• _Exercise input_:
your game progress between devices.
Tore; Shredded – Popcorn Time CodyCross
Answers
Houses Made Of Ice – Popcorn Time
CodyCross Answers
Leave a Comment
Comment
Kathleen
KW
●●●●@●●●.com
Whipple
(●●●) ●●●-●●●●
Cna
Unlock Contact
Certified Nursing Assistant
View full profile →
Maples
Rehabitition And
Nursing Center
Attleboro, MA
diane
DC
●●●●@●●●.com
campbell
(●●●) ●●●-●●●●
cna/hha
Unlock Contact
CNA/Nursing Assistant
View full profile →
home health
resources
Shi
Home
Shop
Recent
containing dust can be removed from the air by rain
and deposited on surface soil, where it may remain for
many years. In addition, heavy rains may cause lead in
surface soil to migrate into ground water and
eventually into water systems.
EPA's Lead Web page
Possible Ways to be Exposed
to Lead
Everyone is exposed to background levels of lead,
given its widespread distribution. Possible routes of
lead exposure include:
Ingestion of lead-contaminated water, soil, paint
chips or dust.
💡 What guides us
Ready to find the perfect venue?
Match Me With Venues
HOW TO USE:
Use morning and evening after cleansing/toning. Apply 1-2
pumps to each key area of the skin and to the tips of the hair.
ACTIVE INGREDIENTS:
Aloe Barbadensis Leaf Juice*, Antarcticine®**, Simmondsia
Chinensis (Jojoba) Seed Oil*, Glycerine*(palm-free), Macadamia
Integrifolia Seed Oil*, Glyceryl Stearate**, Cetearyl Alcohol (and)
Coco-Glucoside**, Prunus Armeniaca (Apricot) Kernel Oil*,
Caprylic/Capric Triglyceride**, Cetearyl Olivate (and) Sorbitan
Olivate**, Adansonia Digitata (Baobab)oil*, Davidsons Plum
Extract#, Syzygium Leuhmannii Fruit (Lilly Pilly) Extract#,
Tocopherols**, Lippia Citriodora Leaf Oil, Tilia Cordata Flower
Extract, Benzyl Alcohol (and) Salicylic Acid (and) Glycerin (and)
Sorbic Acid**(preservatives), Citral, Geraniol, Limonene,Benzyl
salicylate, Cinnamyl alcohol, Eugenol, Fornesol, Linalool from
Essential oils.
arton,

• _Instruction_: Rewrite all of the data above as a JSON list of strings, with one string for each line and no blank lines.

• _Solution_:
[
  "your game progress between devices.",
  "Tore; Shredded – Popcorn Time CodyCross",
  "Answers",
  "Houses Made Of Ice – Popcorn Time",
  "CodyCross Answers",
  "Leave a Comment",
  "Comment",
  "Kathleen",
  "KW",
  "●●●●@●●●.com",
  "Whipple",
  "(●●●) ●●●-●●●●",
  "Cna",
  "Unlock Contact",
  "Certified Nursing Assistant",
  "View full profile →",
  "Maples",
  "Rehabitition And",
  "Nursing Center",
  "Attleboro, MA",
  "diane",
  "DC",
  "●●●●@●●●.com",
  "campbell",
  "(●●●) ●●●-●●●●",
  "cna/hha",
  "Unlock Contact",
  "CNA/Nursing Assistant",
  "View full profile →",
  "home health",
  "resources",
  "Shi",
  "Home",
  "Shop",
  "Recent",
  "containing dust can be removed from the air by rain",
  "and deposited on surface soil, where it may remain for",
  "many years. In addition, heavy rains may cause lead in",
  "surface soil to migrate into ground water and",
  "eventually into water systems.",
  "EPA's Lead Web page",
  "Possible Ways to be Exposed",
  "to Lead",
  "Everyone is exposed to background levels of lead,",
  "given its widespread distribution. Possible routes of",
  "lead exposure include:",
  "Ingestion of lead-contaminated water, soil, paint",
  "chips or dust.",
  "💡 What guides us",
  "Ready to find the perfect venue?",
  "Match Me With Venues",
  "HOW TO USE:",
  "Use morning and evening after cleansing/toning. Apply 1-2",
  "pumps to each key area of the skin and to the tips of the hair.",
  "ACTIVE INGREDIENTS:",
  "Aloe Barbadensis Leaf Juice*, Antarcticine®**, Simmondsia",
  "Chinensis (Jojoba) Seed Oil*, Glycerine*(palm-free), Macadamia",
  "Integrifolia Seed Oil*, Glyceryl Stearate**, Cetearyl Alcohol (and)",
  "Coco-Glucoside**, Prunus Armeniaca (Apricot) Kernel Oil*,",
  "Caprylic/Capric Triglyceride**, Cetearyl Olivate (and) Sorbitan",
  "Olivate**, Adansonia Digitata (Baobab)oil*, Davidsons Plum",
  "Extract#, Syzygium Leuhmannii Fruit (Lilly Pilly) Extract#,",
  "Tocopherols**, Lippia Citriodora Leaf Oil, Tilia Cordata Flower",
  "Extract, Benzyl Alcohol (and) Salicylic Acid (and) Glycerin (and)",
  "Sorbic Acid**(preservatives), Citral, Geraniol, Limonene,Benzyl",
  "salicylate, Cinnamyl alcohol, Eugenol, Fornesol, Linalool from",
  "Essential oils.",
  "arton,"
]